Youth enticed to farm through hydroponics

NONGOVERNMENT organization Kids Who Farm (KWH) is using hydroponics to lure the youth into agriculture.

During the recent Pista ng Pagkain at Kabataang Pinoy festival held by the Southeast Asian Regional Center for Graduate Study and Research in Agriculture (Searca), KWH founder Muneer Hinay discussed the advantages of hydroponics in helping address food security at the local level.

"In hydroponics, the plant roots absorb balanced nutrients dissolved in water that meet all the plant development requirements. The basic setup is you have a container or grow box, water inside with nutrient solution and an air space so the container is not filled with water," said Hinay.

Among the plants that can be grown via hydroponics are lettuce, pechay (snow cabbage), kangkong (swamp cabbage or river spinach), bell pepper, tomato and herbs like basil.

While the sizable portion of food production is still soil-based or about 95 percent, producing food from hydroponics offers advantages. Among these are its modular setup (vertical or horizontal), ability for monocropping season after season and nearly pest-free nature.

 

Engaging the youth

Hinay and his daughter Raaina are also at the forefront of getting more of the youth involved in agriculture.

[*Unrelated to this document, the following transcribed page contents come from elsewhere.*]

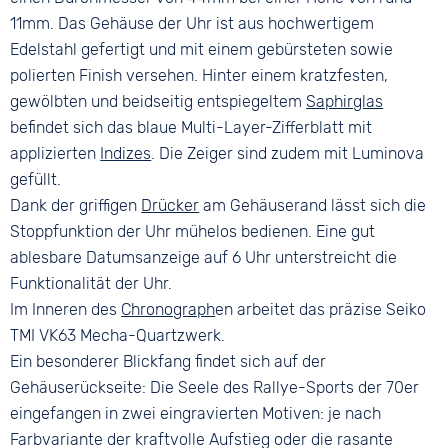
Dornschließe
11mm. Das Gehäuse der Uhr ist aus hochwertigem
Edelstahl gefertigt und mit einem gebürsteten sowie
polierten Finish versehen. Hinter einem kratzfesten,
gewölbten und beidseitig entspiegeltem
Saphirglas
befindet sich das blaue Multi-Layer-Zifferblatt mit
applizierten
Indizes
. Die Zeiger sind zudem mit Luminova
gefüllt.
Dank der griffigen
Drücker
am Gehäuserand lässt sich die
Stoppfunktion der Uhr mühelos bedienen. Eine gut
ablesbare Datumsanzeige auf 6 Uhr unterstreicht die
Funktionalität der Uhr.
Im Inneren des
Chronograph
en arbeitet das präzise Seiko
TMI VK63 Mecha-Quartzwerk.
Ein besonderer Blickfang findet sich auf der
Gehäuserückseite: Die Seele des Rallye-Sports der 70er
eingefangen in zwei eingravierten Motiven: je nach
Farbvariante der kraftvolle Aufstieg oder die rasante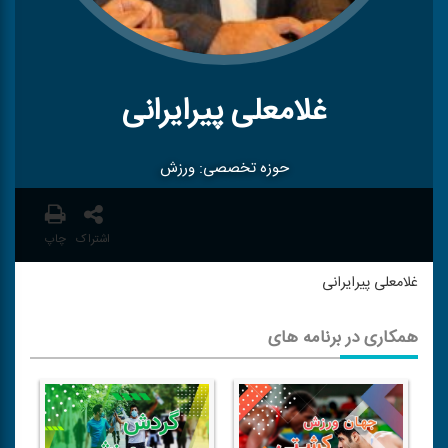
غلامعلی پیرایرانی
حوزه تخصصی: ورزش
اشتراک
چاپ
غلامعلی پیرایرانی
همکاری در برنامه های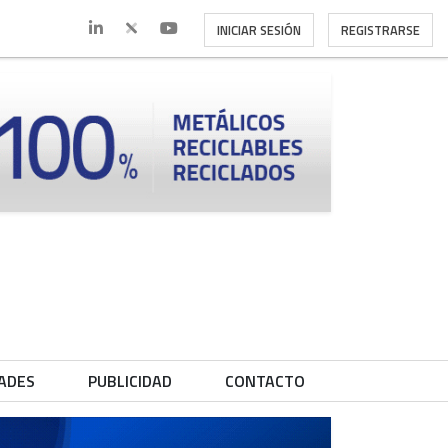
INICIAR SESIÓN
REGISTRARSE
ADES
PUBLICIDAD
CONTACTO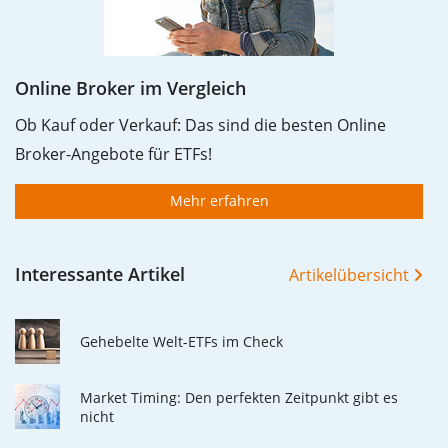
Online Broker im Vergleich
Ob Kauf oder Verkauf: Das sind die besten Online
Broker-Angebote für ETFs!
Mehr erfahren
Interessante Artikel
Artikelübersicht
Gehebelte Welt-ETFs im Check
Market Timing: Den perfekten Zeitpunkt gibt es
nicht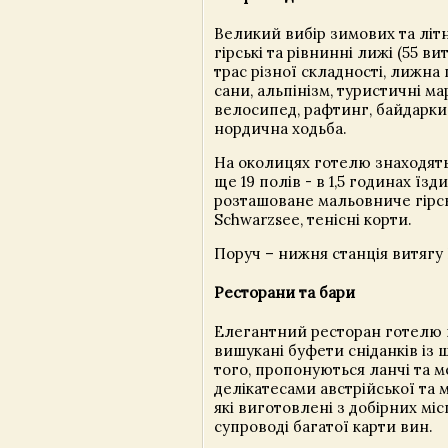
Великий вибір зимових та літн
гірські та рівнинні лижі (55 ви
трас різної складності, лижна 
сани, альпінізм, туристичні м
велосипед, рафтинг, байдарки
нордична ходьба.
На околицях готелю знаходять
ще 19 полів - в 1,5 годинах їзд
розташоване мальовниче гірс
Schwarzsee, тенісні корти.
Поруч – нижня станція витяг
Ресторани та бари
Елегантний ресторан готелю 
вишукані буфети сніданків із
того, пропонуються ланчі та 
делікатесами австрійської та 
які виготовлені з добірних міс
супроводі багатої карти вин.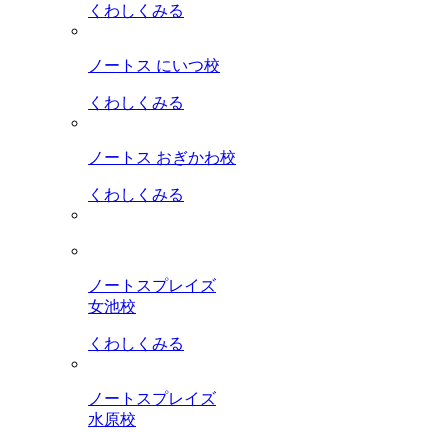
くわしくみる
ノートス にいつ校
くわしくみる
ノートス おぎかわ校
くわしくみる
ノートスプレイズ
女池校
くわしくみる
ノートスプレイズ
水原校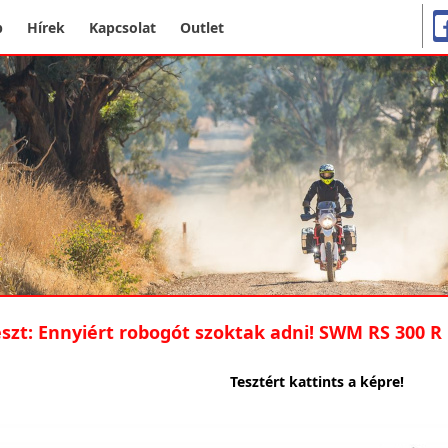
p
Hírek
Kapcsolat
Outlet
eszt: Ennyiért robogót szoktak adni! SWM RS 300 R
Tesztért kattints a képre!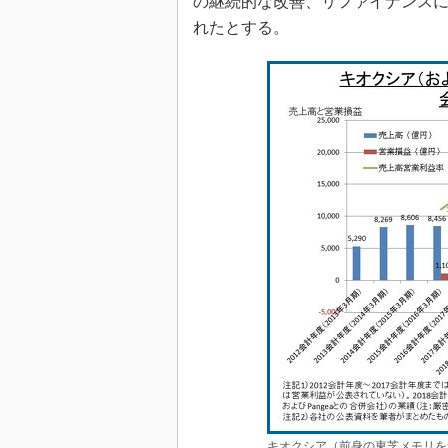
の継続的な改善、リファイナンス
れたとする。
キオクシア（前身の東芝メモリを含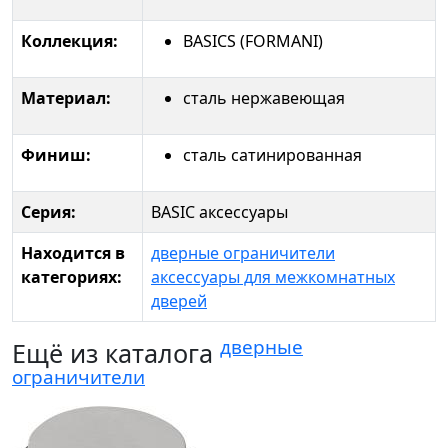
Коллекция:
BASICS (FORMANI)
Материал:
сталь нержавеющая
Финиш:
сталь сатинированная
Серия:
BASIC аксессуары
Находится в
дверные ограничители
категориях:
аксессуары для межкомнатных
дверей
дверные
Ещё из каталога
ограничители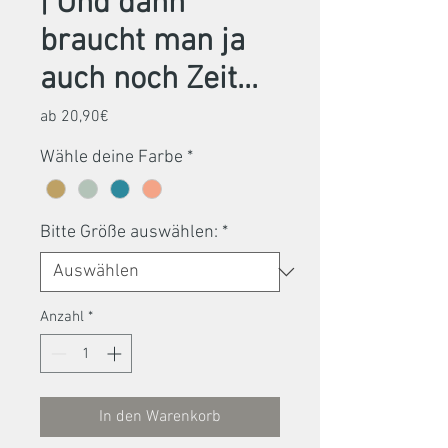
| Und dann
braucht man ja
auch noch Zeit...
Sale-
ab
20,90€
Preis
Wähle deine Farbe
*
Bitte Größe auswählen:
*
Anzahl
*
In den Warenkorb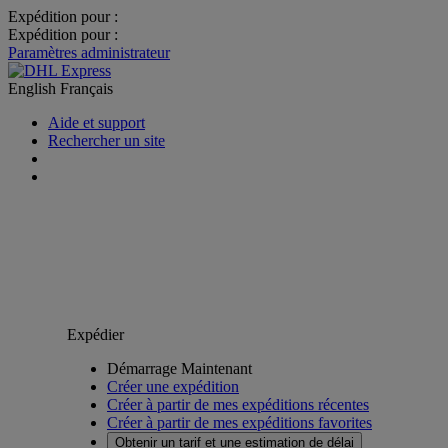
Expédition pour :
Expédition pour :
Paramètres administrateur
English
Français
Aide et support
Rechercher un site
Expédier
Démarrage Maintenant
Créer une expédition
Créer à partir de mes expéditions récentes
Créer à partir de mes expéditions favorites
Obtenir un tarif et une estimation de délai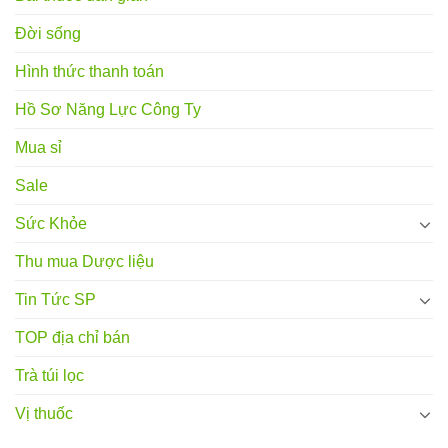
Đời sống
Hình thức thanh toán
Hồ Sơ Năng Lực Công Ty
Mua sỉ
Sale
Sức Khỏe
Thu mua Dược liệu
Tin Tức SP
TOP địa chỉ bán
Trà túi lọc
Vị thuốc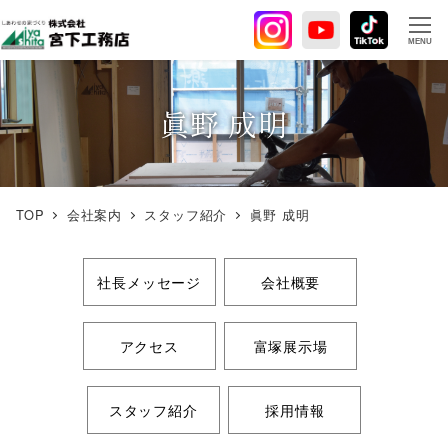
メ
イ
MENU
ン
コ
ン
眞野 成明
テ
ン
ツ
へ
TOP
会社案内
スタッフ紹介
眞野 成明
移
動
社長メッセージ
会社概要
アクセス
富塚展示場
スタッフ紹介
採用情報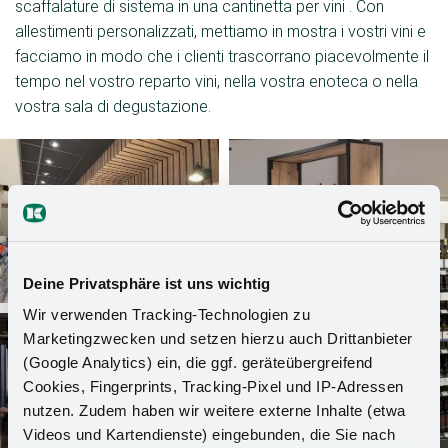
scaffalature di sistema in una cantinetta per vini . Con
allestimenti personalizzati, mettiamo in mostra i vostri vini e
facciamo in modo che i clienti trascorrano piacevolmente il
tempo nel vostro reparto vini, nella vostra enoteca o nella
vostra sala di degustazione.
Deine Privatsphäre ist uns wichtig
Wir verwenden Tracking-Technologien zu
Marketingzwecken und setzen hierzu auch Drittanbieter
(Google Analytics) ein, die ggf. geräteübergreifend
Cookies, Fingerprints, Tracking-Pixel und IP-Adressen
nutzen. Zudem haben wir weitere externe Inhalte (etwa
Videos und Kartendienste) eingebunden, die Sie nach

"I realized that even a small child can actually propose solutions to the pressing problems of food security," Hinay said.

The father and daughter were instrumental in jointly establishing KWH's micro urban garden in her school, the Catalina Vda de Jalon Memorial School in Barangay Tumbaga, Zamboanga City. Raaina was only 9 years old then — three years ago.

Now, KWH not only has a joint urban farming project with Raaina's school, its partnership also involves other institutions that also share the advocacy to show the youth that agriculture is a profitable venture. As an incentive to kids, they are able to bring home and eat what they produce, and get compensation for their efforts.

Aside from its partnership with the Department of Education's "Gulayan sa Paaralan," KWH has a micro farming project with the Department of Social Welfare and Development in Region 9 (Zamboanga Peninsula).

Urban farming lectures were also conducted for Haven for the Children and Haven for Women facilities, Rotary Interact Clubs from different universities in Zamboanga, Isabela City, youth organizations and the Special Forces Battalion in Basilan.

With its advocacy, it has so far trained more than 400 youths in urban farming.

Hinay, project manager for sustainable food systems at the World Wide Fund for Nature, also believes his home province should be food self-sufficient.

"There's a big opportunity to really make Zamboanga city food secure. At present, it is 40 percent self-sufficient in vegetables. As a city which is the third largest in the Philippines in land area, it's very ironic that we import 60 percent of our food as far as from Baguio," Hinay disclosed in the Searca seminar.

"When we talk about urban agriculture, a big challenge is space. But the truth is when you have a small space, then what you need is a big mindset," he said.